High Drug Prices Stoke Congress’ Ire

Stack of bills and reform measures under consideration

Democrats and Republicans in Congress have found common ground when it comes to the issue of exorbitant prescription drug prices.  Both agree some measure of market-based reform is needed to alleviate the burden on individual patients and on hospitals from rising drug prices, shortages of critical medications, and the pharmaceutical industry’s anti-competitive practices.

In the current 116th Congress, a total of 134 bills related to prescription drugs have been introduced.  Three have passed the House and moved to the Senate.  Only one bill, Medicaid Services Investment and Accountability Act of 2019, has made it to the president’s desk.  The legislation, which deals with a very narrow subset of prescription drug reform – misclassification of drugs with respect to Medicaid rebate agreements for covered outpatient drugs – was signed into law.

A Reuters 2016 analysis of drug prices found that four of the nation’s top 10 drugs increased more than 100 percent since 2011.  And the prices just keep going up.

A good example is the cost of insulin.  It has roughly doubled in price between 2012 and 2016 but has rarely changed its composition since it was discovered in Canada in 1922.  But in the 1970s, recombinant DNA technology enabled mass production.  Such tweaks lead to the extension of patents and market control, which leads to anti-competitive practices.

Hospitals purchase pharmaceuticals en masse and are equally affected by anti-competitive practices, the pharmaceutical industry’s lack of transparency, and the forces of patient supply and demand. Not to mention that hospitals are also employers – the largest in most communities – and also pay for employee health benefits.  Employer health insurance costs are affected by rising prescription drug prices, resulting in higher premiums, co-pays, and out-of-pockets costs for employees.

According to a 2019 hospital industry study, average total drug spending per hospital admission increased 18.5 percent between 2015 and 2017.  The study also reported that sharp rises in drug costs force hospitals to make tough decisions about resource allocations, such as investment in new technologies, building upgrades and modernization, and even employee compensation.

Earlier this year, the Senate Finance Committee held a series of bi-partisan hearings on drug prices in America.  Representatives from health plans and executives from some of the nation’s most prominent pharmacy benefit manager (PBM) companies testified.  PBMs and their role in the drug supply chain drew lots of scrutiny from the senators.  PBMs are the middle men of sorts who negotiate with drug manufacturers and health insurers to get drugs listed on a health plan’s formulary and to establish the drug’s price.  Manufacturers offer PBMs a discount, or rebate, off the list price in order to get listed on a plan’s formulary.  However, the price savings that the PBMs achieve are not always shared with the end consumer, because PBMs keep part or all of the rebate.  This is one of the non-transparent practices that Congress seeks to clarify.  There are essentially no regulations preventing manufacturers from setting or raising prices, and there are no regulations that prevent PBMs from keeping all or part of the rebate.
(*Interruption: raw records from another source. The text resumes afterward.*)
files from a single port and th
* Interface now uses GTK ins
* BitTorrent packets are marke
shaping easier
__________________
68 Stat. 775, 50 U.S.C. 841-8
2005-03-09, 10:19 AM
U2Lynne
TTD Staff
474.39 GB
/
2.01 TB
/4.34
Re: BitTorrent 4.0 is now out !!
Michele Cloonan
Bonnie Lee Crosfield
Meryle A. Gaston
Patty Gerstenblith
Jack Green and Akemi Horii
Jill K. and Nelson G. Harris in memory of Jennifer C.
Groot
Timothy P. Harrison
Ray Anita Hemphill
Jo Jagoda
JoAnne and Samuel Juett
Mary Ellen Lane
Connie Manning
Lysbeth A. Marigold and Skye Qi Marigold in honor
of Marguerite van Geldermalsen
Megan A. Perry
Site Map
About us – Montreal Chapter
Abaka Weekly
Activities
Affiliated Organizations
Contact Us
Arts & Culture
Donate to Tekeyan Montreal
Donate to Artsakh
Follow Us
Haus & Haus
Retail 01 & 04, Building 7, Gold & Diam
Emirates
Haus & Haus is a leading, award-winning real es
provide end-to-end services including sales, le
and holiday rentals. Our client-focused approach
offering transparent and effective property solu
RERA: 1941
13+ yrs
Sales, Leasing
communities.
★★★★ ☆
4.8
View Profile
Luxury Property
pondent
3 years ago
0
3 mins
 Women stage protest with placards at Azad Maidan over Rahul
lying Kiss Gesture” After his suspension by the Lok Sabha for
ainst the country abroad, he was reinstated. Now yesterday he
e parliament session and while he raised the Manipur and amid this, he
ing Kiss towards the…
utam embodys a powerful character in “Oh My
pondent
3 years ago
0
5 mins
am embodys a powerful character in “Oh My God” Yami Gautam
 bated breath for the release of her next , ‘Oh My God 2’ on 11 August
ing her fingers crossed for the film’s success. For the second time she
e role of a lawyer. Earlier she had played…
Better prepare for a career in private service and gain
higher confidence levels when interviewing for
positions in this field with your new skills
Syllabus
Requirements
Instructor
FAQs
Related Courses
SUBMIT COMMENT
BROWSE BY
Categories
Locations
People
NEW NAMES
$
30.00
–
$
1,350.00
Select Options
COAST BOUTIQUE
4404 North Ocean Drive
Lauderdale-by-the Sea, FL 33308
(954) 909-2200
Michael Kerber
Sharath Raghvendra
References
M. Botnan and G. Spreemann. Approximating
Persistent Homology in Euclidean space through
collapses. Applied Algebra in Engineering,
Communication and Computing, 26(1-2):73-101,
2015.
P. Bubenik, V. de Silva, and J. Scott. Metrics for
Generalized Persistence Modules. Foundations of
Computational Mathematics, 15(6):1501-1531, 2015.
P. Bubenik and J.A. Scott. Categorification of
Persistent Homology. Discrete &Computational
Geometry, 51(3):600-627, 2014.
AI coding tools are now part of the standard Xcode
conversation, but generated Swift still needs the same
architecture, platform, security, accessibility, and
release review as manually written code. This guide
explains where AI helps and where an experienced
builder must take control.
The dozens of bills circulating in the halls of Congress seek the same goal – to lower the cost of prescription drugs for Americans.  A March 2019 Kaiser Poll found that nearly one in four Americans taking prescription drugs say it is difficult to afford their medications.  Respondents favor a variety of measures to rein in high drug prices, including more government regulation, such as allowing Medicare to negotiate directly with pharmaceutical manufacturers.  The Medicare Modernization Act of 2003  prohibits this direct negotiation.

Other proposed legislation looks at legalizing the importation of drugs from Canada, reforming regulations that currently enable manufacturers to game the system and delay entrance of generic drugs into the market, and a requirement that drug manufacturers disclose information related to planned price increases.

Next month, a Trump administration policy requiring drug manufacturers to list prices in television commercials takes effect.  The rule applies to drugs that are covered by Medicare and Medicaid.  However, three of the nation’s major pharmaceutical manufacturers filed suit to block the rule.  Drug makers caution that the advertised price would give viewers the false impression that they have to pay the full list price.  This brings us back to the lack of transparency issue.

It is fair to conclude that Congress will take some action this year to lower prescription drug costs for consumers and to reform anti-competitive and non-transparent practices that pervade the U.S. pharmaceutical industry.  We will have to wait and see just how far legislators are willing to push the industry.